In the new work, Chekhova, Matjaž Humar of the Jožef Stefan Institute in Slovenia and colleagues developed an SPDC technique that instead uses liquid crystals. These self-assembling, elongated molecules are easy to reconfigure with electric fields (as evidenced by their widespread use in optical displays) and some types exhibit highly nonlinear optical effects. For this reason, Noel Clark of the University of Colorado at Boulder, US, observes that “liquid crystals have been in the nonlinear optics business for quite a long time, mostly doing things like second harmonic generation and four-wave mixing”.

Generating and modifying entanglement

Nobody, however, had used them to generate entanglement before. For this, Chekhova, Humar and colleagues turned to the recently developed ferroelectric nematic type of liquid crystals. After preparing multiple 7-8 μm-thick layers of these crystals, they placed them between two electrodes with a predefined twist of either zero, 90° or 180° between the molecules at either end.

When they irradiated these layers with laser light at 685 nm, the photons underwent SPDC with an efficiency almost as high as that of the most commonly used solid crystals of the same thickness. What is more, although individual photons in a pair are always entangled in the time/frequency domain – meaning that their frequencies must be anti-correlated to ensure conservation of energy – the technique produces photons with a broad range of frequencies overall. The team believes this widens its applications: “There are ways to concentrate the emission around a narrow bandwidth,” Chekhova says. “It’s more difficult to create a broadband source.”

The researchers also demonstrated that they could modify the nature of the entanglement between the photons. Although the photons’ polarizations are not normally entangled, applying a voltage across the liquid crystal is enough to make them so. By varying the voltage on the electrodes and the twist on the molecules’ orientations, the researchers could even control the extent of this entanglement — something they confirmed by measuring the degree of entanglement at one voltage and twist setting and noting that it was in line with theoretical predictions.

Potential extensions

The researchers are now exploring several extensions to the work. According to their calculations, it should be possible to use liquid crystals to produce non-classical “squeezed” states of light, in which the uncertainty in one variable drops below the standard quantum limit at the expense of the other.  “We just need higher efficiency,” Chekhova says.

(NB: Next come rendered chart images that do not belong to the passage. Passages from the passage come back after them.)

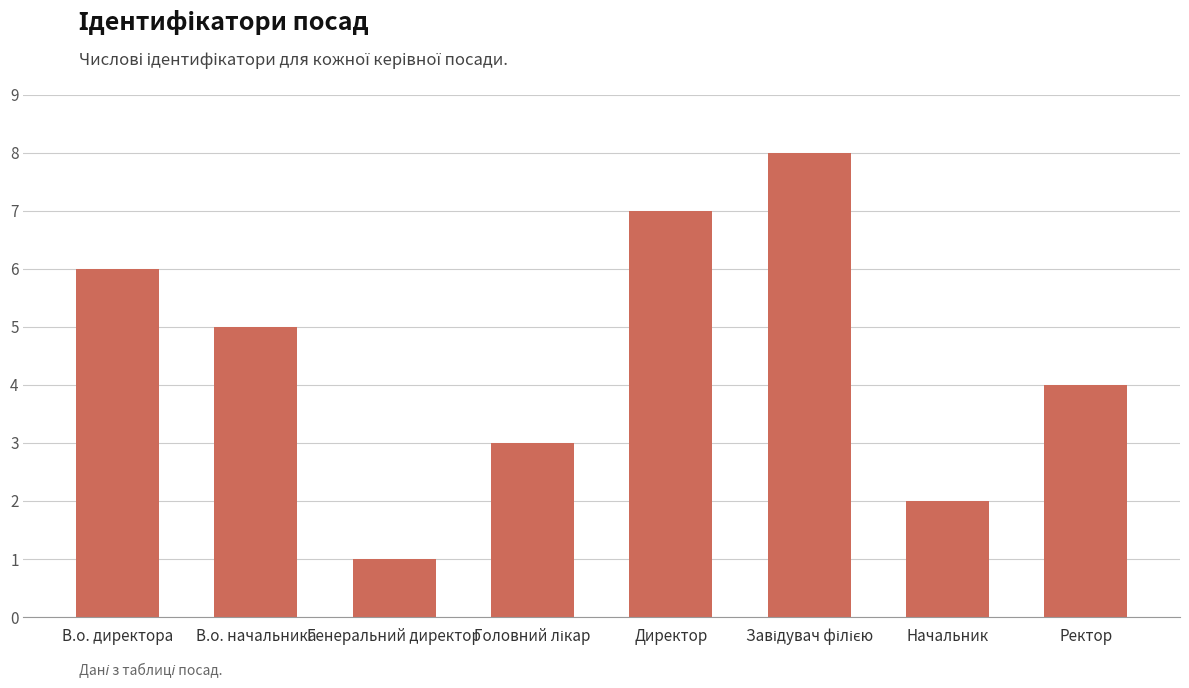

What is the label of the 8th bar from the left?

Ректор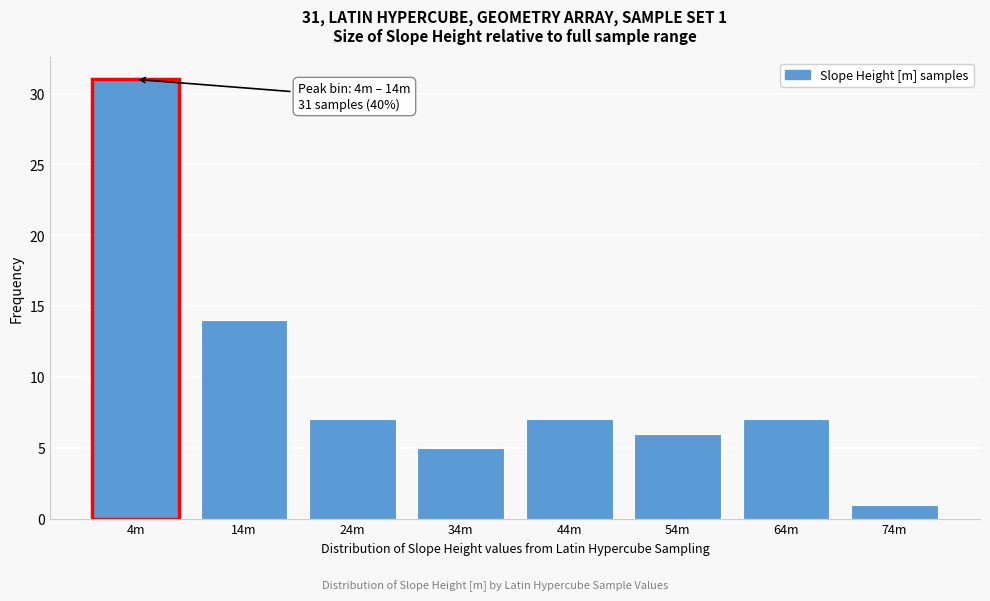

Reading left to right, what are all the values shown in this chart?

4m=31	14m=14	24m=7	34m=5	44m=7	54m=6	64m=7	74m=1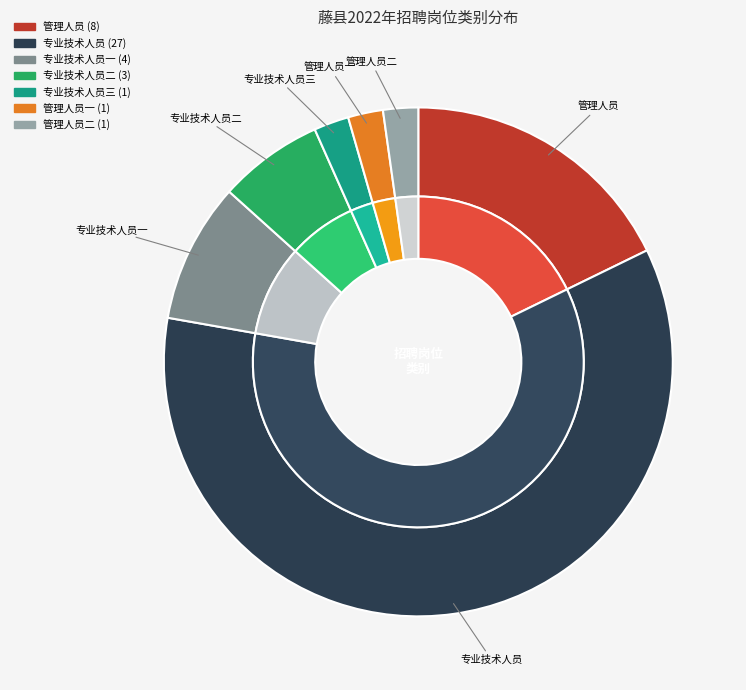

Is there a majority slice in this chart?

Yes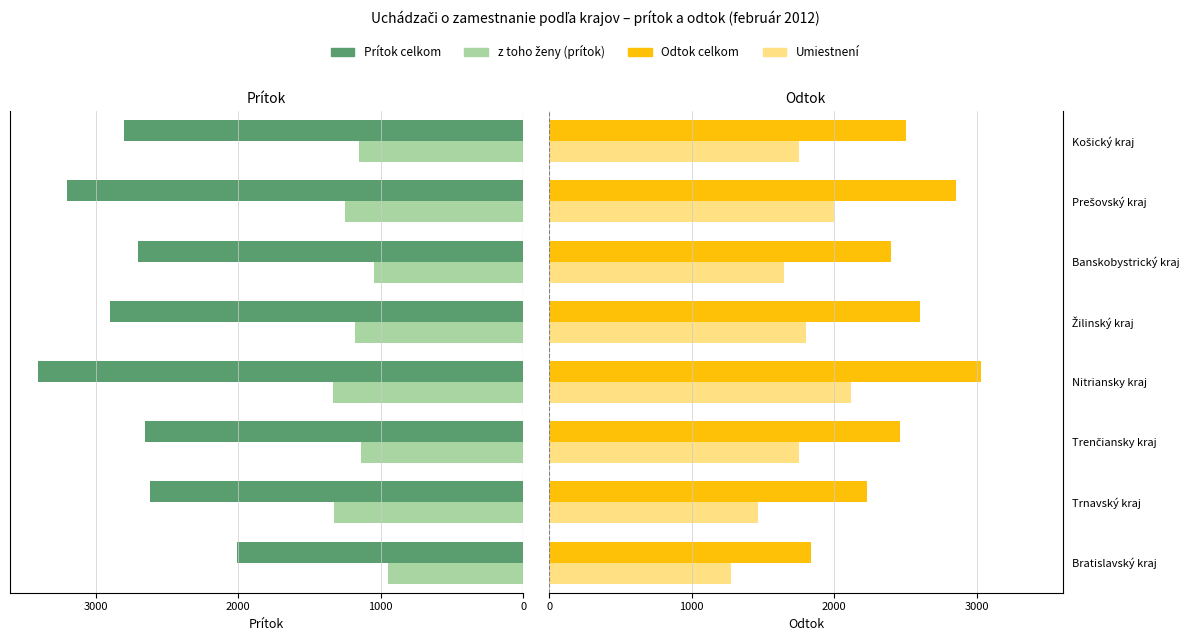

List the series in order of their overall mean, highest first.

Prítok celkom, Odtok celkom, Umiestnení, z toho ženy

Another possibility would be to manipulate the chirality within the crystal layers with an applied voltage. The team also seeks to develop practical devices: “Pixellated devices could produce photon pairs in which each part of the beam had its own polarization,” Chekhova says. “You could then produce structured light and encode quantum information into the structure of the beam.” This could be useful in sensing, she adds.

“This liquid crystal device has a lot of potential flexibility that would never have been available in crystalline materials,” says Clark, who was not involved in the research. “If you want to change something in a [solid] crystal, then you tweak something, you have to re-grow the crystal and evaluate what you have. But in this liquid crystal, you can mix things in, you can put electric field on and change the orientation.”

The research is published in Nature.